## Exercise text
CenterGrasp: Object-Aware Implicit Representation Learning for Simultaneous Shape Reconstruction and 6-DoF Grasp Estimation
Eugenio Chisari, Nick Heppert, Tim Welschehold, Wolfram Burgard, Abhinav Valada
TL;DR
CenterGrasp tackles the problem of simultaneous 3D shape reconstruction and 6-DoF grasp estimation in clutter by making objects explicit through per-pixel heatmaps and latent codes, and by decoupling object-level geometry and grasps with a shape-and-grasp distance function (SGDF) decoder. The method combines an RGB-D image encoder with a per-object latent code and pose predictor and a per-object SGDF decoder to reconstruct full object shapes and a manifold of grasps, enabling holistic grasping that infers invisible regions. Trained entirely on synthetic data, CenterGrasp achieves strong zero-shot generalization to real scenes and outperforms the state-of-the-art GIGA on reconstruction and grasp metrics in simulation, with substantial improvements in real-robot experiments. The approach also demonstrates competitive performance on GraspNet-1Billion and provides a scalable, object-aware framework for robust scene understanding and grasping in cluttered environments, with code and models released publicly.

## Entries supplied
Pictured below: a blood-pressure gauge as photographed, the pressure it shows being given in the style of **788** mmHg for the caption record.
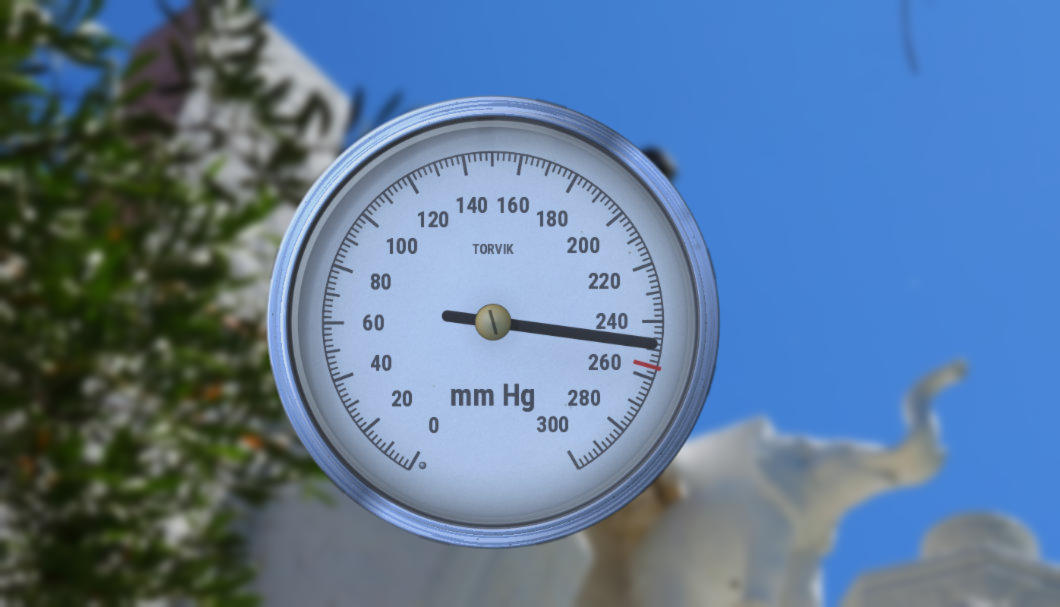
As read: **248** mmHg
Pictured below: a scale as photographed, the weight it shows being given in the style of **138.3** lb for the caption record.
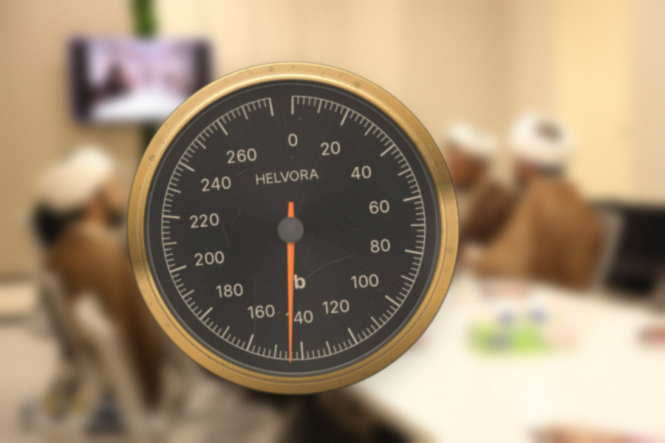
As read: **144** lb
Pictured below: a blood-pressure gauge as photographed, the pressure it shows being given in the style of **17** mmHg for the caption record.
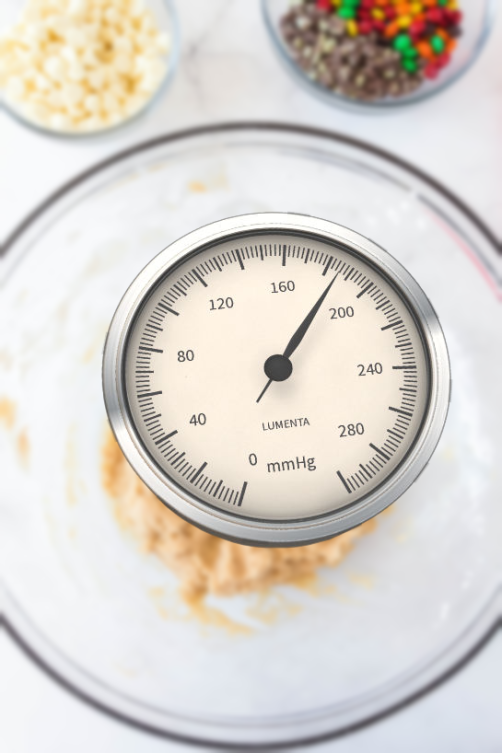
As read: **186** mmHg
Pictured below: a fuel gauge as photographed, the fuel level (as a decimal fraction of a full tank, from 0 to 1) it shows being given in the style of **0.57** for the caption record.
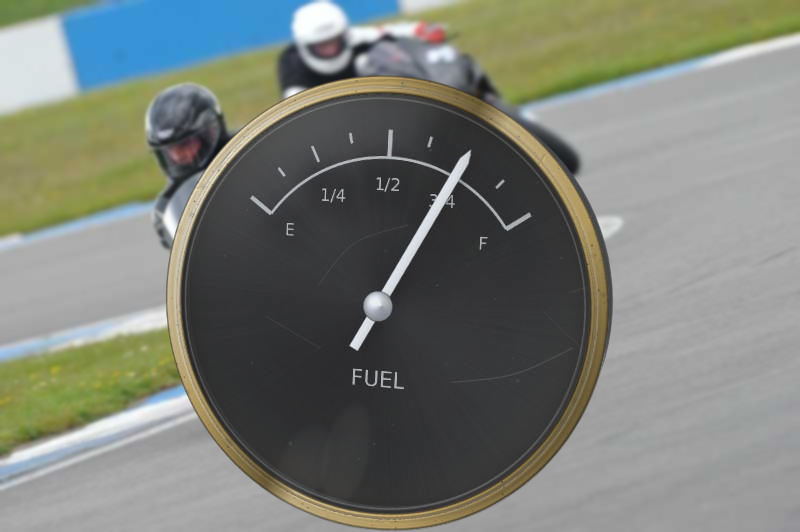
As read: **0.75**
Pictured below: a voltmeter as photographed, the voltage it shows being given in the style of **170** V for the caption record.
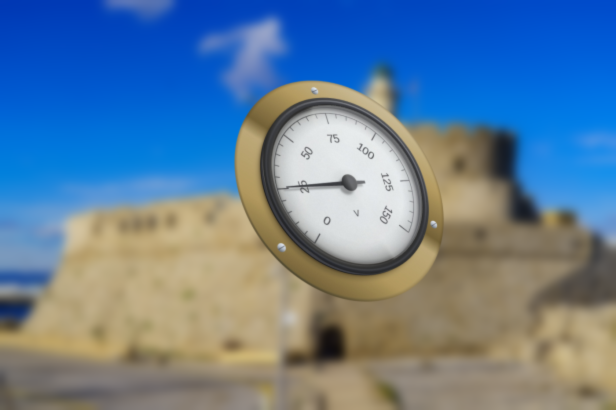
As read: **25** V
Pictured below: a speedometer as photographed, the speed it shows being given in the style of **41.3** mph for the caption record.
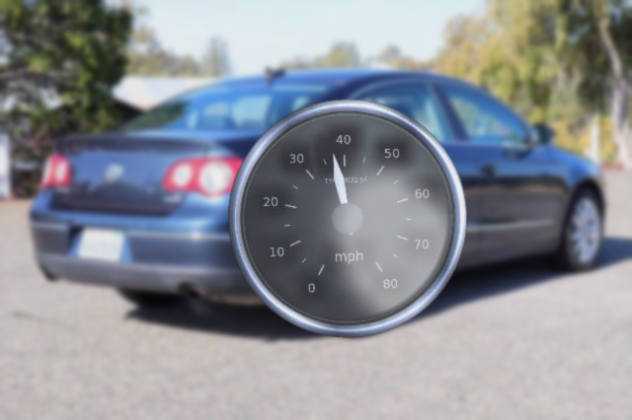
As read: **37.5** mph
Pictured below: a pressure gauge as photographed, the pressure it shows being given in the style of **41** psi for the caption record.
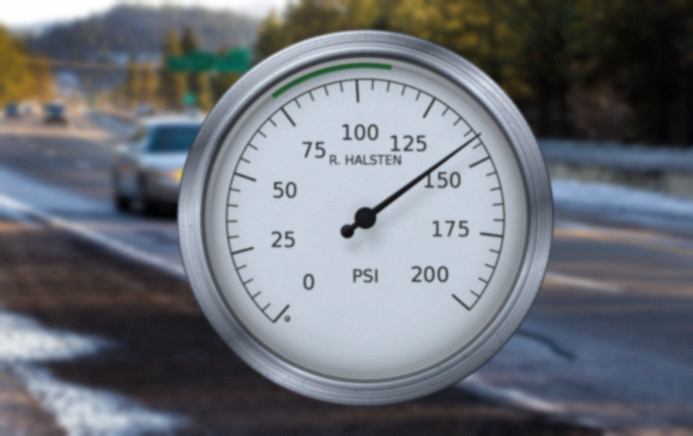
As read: **142.5** psi
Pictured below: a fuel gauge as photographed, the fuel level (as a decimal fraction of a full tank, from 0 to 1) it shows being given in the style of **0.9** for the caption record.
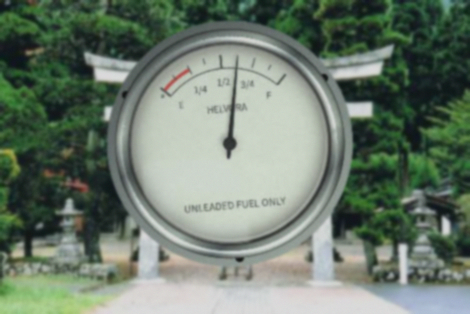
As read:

## Task instructions
1. Put the lines of the entries starting at the one containing "Pictured below: a scale" and ending at the one containing "As read: **144** lb" into a Markdown table with the columns Row and Line. Number each row, and leave out blank lines and pictures.
2. Write what follows the last sentence of the CenterGrasp summary, continuing that text.

## Answers provided
1.
| Row | Line |
|---|---|
| 1 | Pictured below: a scale as photographed, the weight it shows being given in the style of **138.3** lb for the caption record. |
| 2 | As read: **144** lb |

2.
Abstract
Reliable object grasping is a crucial capability for autonomous robots. However, many existing grasping approaches focus on general clutter removal without explicitly modeling objects and thus only relying on the visible local geometry. We introduce CenterGrasp, a novel framework that combines object awareness and holistic grasping. CenterGrasp learns a general object prior by encoding shapes and valid grasps in a continuous latent space. It consists of an RGB-D image encoder that leverages recent advances to detect objects and infer their pose and latent code, and a decoder to predict shape and grasps for each object in the scene. We perform extensive experiments on simulated as well as real-world cluttered scenes and demonstrate strong scene reconstruction and 6-DoF grasp-pose estimation performance. Compared to the state of the art, CenterGrasp achieves an improvement of 38.5 mm in shape reconstruction and 33 percentage points on average in grasp success. We make the code and trained models publicly available at http://centergrasp.cs.uni-freiburg.de.